Aksi Indonesia Gelap: Aturan Tidak Berpihak hingga Implementasi Kebijakan yang Rusak, Masyarakat Kembali Turun ke Jalan
Sumber Gambar: Dok/LPMProgress/RakaGemilang
LPM Progress - Tajuk Indonesia Gelap beberapa hari ke belakang banyak digunakan oleh masyarakat Indonesia sebagai bingkai untuk memberikan aspirasi terhadap permasalahan pada negara Indonesia, baik dalam bentuk aturan atau buruknya implementasi pemerintah atas kebijakan yang dibuat.
Adanya aksi demonstrasi yang masif sejak (17/02) di berbagai daerah merupakan bentuk respons publik atas dinamika sosial masyarakat yang ada. Hingga Jumat (21/02), aksi yang berlokasi di Patung Kuda, Jakarta Pusat ini masih ramai dihadiri berbagai elemen masyarakat.
Massa aksi membawa beberapa tuntutan diantaranya mengevaluasi kebijakan pemangkasan anggaran, rombak kabinet yang dianggap tidak efisien, mengevaluasi proyek strategis nasional, mengesahkan Rancangan Undang-Undang (RUU) Perlindungan Rumah Tangga (PRT), menolak Undang-undang (UU) Minerba (Mineral dan Batubara), hingga menjegal pembahasan Proyek Danantara, juga RUU Tentara Nasional Indonesia (TNI) dan Polisi Republik Indonesia (Polri).
Aksi yang dimulai pukul 14.35 WIB ini diwarnai oleh orasi dari berbagai elemen masyarakat. Selain itu, massa juga melakukan aksi tiarap sebagai simbol bahwa masyarakat sedang berada pada situasi gelap.
Daniel Limantara, pendiri Komunitas dan Media Sejarah Neo Historia turut terlibat pada aksi hari itu. Dirinya berpendapat bahwa saat ini suara masyarakat hanya dianggap dan digunakan sebagai lumbung yang menguntungkan oleh pemerintah saat pemilihan umum (Pemilu).
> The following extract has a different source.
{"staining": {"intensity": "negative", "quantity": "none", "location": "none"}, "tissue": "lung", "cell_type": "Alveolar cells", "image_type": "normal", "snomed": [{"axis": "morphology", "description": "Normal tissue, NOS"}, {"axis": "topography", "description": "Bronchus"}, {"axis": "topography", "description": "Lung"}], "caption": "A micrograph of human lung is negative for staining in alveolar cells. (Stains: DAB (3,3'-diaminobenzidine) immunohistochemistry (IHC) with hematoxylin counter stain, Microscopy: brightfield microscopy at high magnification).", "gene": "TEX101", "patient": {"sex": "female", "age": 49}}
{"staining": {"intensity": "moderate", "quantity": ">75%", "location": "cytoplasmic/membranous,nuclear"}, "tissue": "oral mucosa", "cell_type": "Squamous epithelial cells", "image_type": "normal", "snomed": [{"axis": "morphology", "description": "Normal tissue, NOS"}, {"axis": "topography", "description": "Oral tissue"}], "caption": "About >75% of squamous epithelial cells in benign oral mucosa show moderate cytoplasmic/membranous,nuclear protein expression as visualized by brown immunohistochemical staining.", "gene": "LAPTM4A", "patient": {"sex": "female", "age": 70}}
Sedangkan secara hakikat, masyarakat dapat membuat perubahan lewat perlawanan.
“Rakyat bisa melawan, rakyat bisa bersuara, dan rakyat bisa membuat perubahan,” ujar Daniel ketika diwawancarai di depan Patung Kuda, (21/02).
Ia juga menilai agar pemerintah harus mempertimbangkan kepentingan masyarakat, dengan tidak lagi melihat bahwa rakyat hanya sebatas angka dalam statistik.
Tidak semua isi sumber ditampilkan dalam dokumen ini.